── PROVIDED ENTRIES

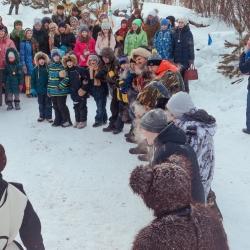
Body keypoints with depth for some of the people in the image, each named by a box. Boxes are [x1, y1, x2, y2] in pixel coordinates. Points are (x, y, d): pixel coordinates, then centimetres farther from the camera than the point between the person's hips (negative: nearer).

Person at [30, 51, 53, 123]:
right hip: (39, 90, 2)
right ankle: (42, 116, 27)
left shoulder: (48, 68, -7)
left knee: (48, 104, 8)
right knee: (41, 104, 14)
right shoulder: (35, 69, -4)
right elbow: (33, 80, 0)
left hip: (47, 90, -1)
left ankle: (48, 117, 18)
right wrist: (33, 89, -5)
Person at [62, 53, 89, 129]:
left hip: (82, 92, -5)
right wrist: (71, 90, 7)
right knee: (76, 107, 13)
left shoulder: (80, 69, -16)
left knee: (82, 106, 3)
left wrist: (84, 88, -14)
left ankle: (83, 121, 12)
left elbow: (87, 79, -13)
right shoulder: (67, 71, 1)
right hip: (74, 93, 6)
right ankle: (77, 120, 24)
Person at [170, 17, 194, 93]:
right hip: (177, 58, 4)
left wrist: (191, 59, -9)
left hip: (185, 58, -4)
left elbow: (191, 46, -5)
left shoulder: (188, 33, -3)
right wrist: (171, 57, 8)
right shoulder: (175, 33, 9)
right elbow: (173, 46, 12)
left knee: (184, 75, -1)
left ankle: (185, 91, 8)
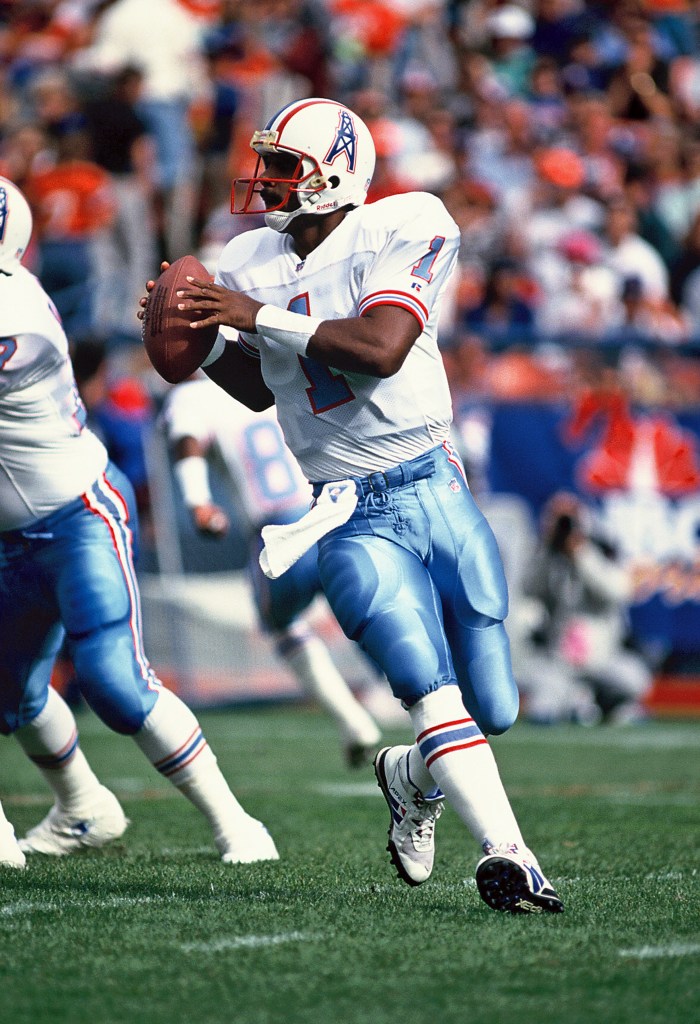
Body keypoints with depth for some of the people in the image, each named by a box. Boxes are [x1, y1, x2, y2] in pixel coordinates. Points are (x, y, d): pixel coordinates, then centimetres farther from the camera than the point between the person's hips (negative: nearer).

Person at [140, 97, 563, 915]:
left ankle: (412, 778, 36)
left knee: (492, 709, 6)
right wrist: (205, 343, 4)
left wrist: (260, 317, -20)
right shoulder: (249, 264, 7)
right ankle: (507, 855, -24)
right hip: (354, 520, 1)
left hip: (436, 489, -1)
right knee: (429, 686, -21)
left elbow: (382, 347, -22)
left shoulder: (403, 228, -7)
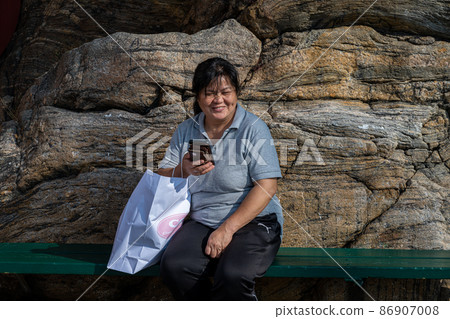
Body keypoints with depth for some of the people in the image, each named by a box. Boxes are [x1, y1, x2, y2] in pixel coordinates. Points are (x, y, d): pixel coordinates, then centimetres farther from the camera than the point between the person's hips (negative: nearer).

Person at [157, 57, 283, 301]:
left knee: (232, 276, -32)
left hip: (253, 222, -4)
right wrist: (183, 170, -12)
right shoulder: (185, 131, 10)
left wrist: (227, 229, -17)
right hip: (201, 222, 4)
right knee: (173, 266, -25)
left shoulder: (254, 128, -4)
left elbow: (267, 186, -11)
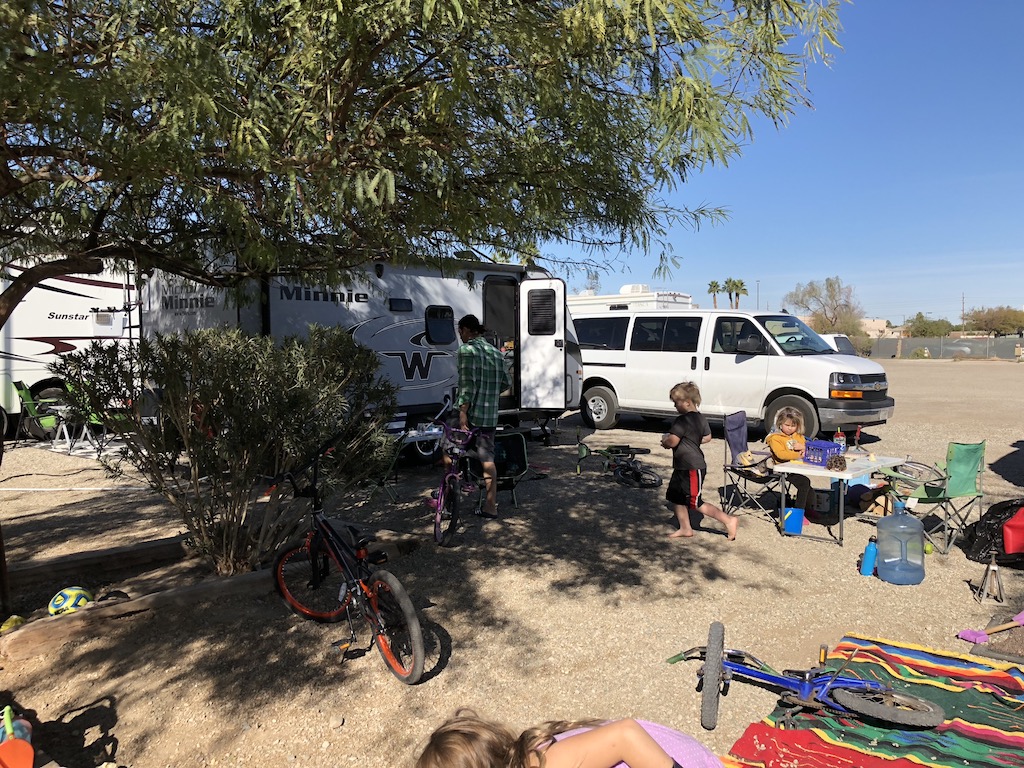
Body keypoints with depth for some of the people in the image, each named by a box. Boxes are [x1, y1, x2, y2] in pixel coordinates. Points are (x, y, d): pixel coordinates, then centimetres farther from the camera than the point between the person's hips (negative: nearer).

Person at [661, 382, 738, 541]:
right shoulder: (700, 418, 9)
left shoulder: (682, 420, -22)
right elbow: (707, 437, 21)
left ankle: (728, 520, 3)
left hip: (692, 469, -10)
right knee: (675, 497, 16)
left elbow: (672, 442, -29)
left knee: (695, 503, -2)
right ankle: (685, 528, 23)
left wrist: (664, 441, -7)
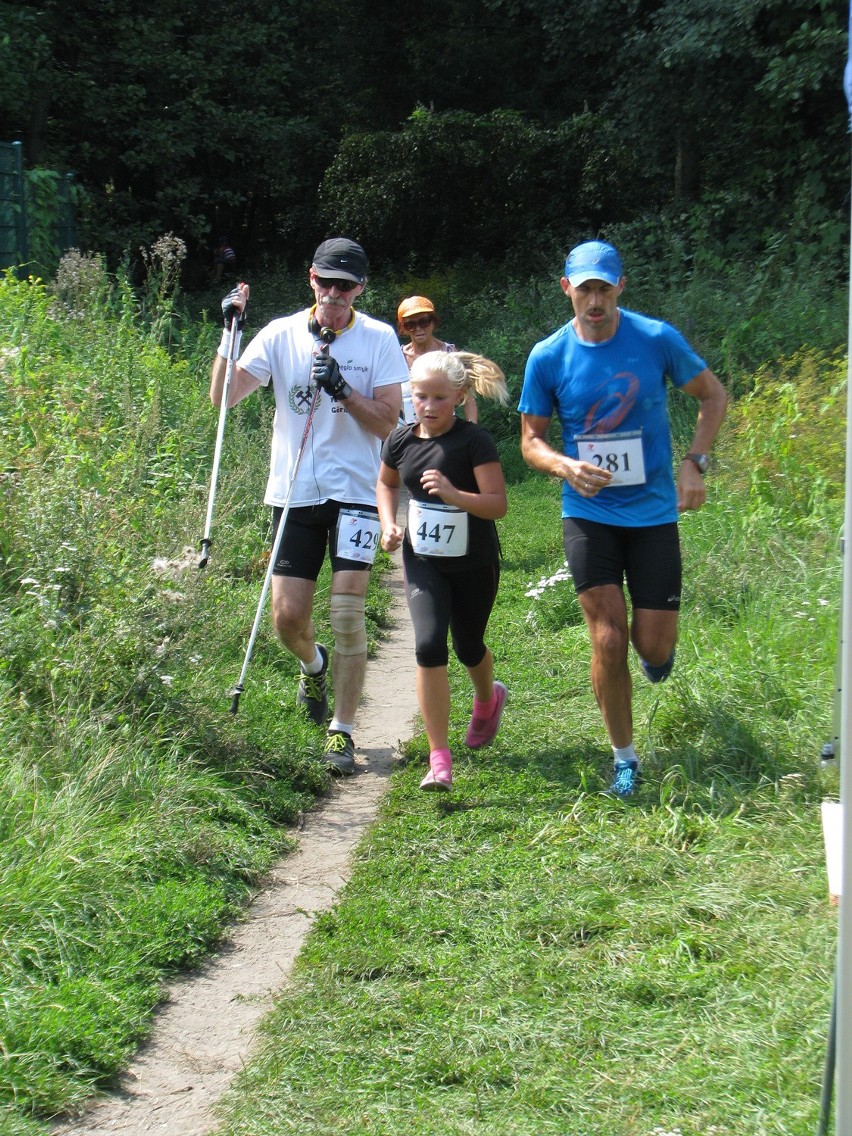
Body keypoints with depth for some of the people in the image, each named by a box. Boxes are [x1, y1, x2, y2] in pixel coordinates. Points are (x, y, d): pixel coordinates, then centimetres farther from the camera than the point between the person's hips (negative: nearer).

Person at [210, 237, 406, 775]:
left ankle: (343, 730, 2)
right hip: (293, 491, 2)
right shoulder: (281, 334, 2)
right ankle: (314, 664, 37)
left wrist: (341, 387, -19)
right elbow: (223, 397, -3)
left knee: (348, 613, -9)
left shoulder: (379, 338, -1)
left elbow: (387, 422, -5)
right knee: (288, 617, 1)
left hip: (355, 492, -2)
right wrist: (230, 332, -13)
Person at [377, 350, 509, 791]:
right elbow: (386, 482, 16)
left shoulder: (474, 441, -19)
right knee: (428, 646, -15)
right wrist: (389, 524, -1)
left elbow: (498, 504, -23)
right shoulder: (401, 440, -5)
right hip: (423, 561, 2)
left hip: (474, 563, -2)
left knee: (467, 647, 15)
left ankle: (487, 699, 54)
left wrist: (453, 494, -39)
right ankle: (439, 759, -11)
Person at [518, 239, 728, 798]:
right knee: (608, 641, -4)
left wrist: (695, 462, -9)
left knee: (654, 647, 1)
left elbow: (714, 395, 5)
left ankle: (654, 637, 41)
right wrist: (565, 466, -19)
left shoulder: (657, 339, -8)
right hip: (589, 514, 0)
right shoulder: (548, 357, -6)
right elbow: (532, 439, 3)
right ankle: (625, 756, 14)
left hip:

────

**PROMPT**
Rewrite the rows above as a numbered list with blank lines omitted, beginning at the line that contains "right shoulder: (281, 334, 2)" and ending after the line that contains "left wrist: (695, 462, -9)".

**THE ANSWER**
1. right shoulder: (281, 334, 2)
2. right ankle: (314, 664, 37)
3. left wrist: (341, 387, -19)
4. right elbow: (223, 397, -3)
5. left knee: (348, 613, -9)
6. left shoulder: (379, 338, -1)
7. left elbow: (387, 422, -5)
8. right knee: (288, 617, 1)
9. left hip: (355, 492, -2)
10. right wrist: (230, 332, -13)
11. Person at [377, 350, 509, 791]:
12. right elbow: (386, 482, 16)
13. left shoulder: (474, 441, -19)
14. right knee: (428, 646, -15)
15. right wrist: (389, 524, -1)
16. left elbow: (498, 504, -23)
17. right shoulder: (401, 440, -5)
18. right hip: (423, 561, 2)
19. left hip: (474, 563, -2)
20. left knee: (467, 647, 15)
21. left ankle: (487, 699, 54)
22. left wrist: (453, 494, -39)
23. right ankle: (439, 759, -11)
24. Person at [518, 239, 728, 798]:
25. right knee: (608, 641, -4)
26. left wrist: (695, 462, -9)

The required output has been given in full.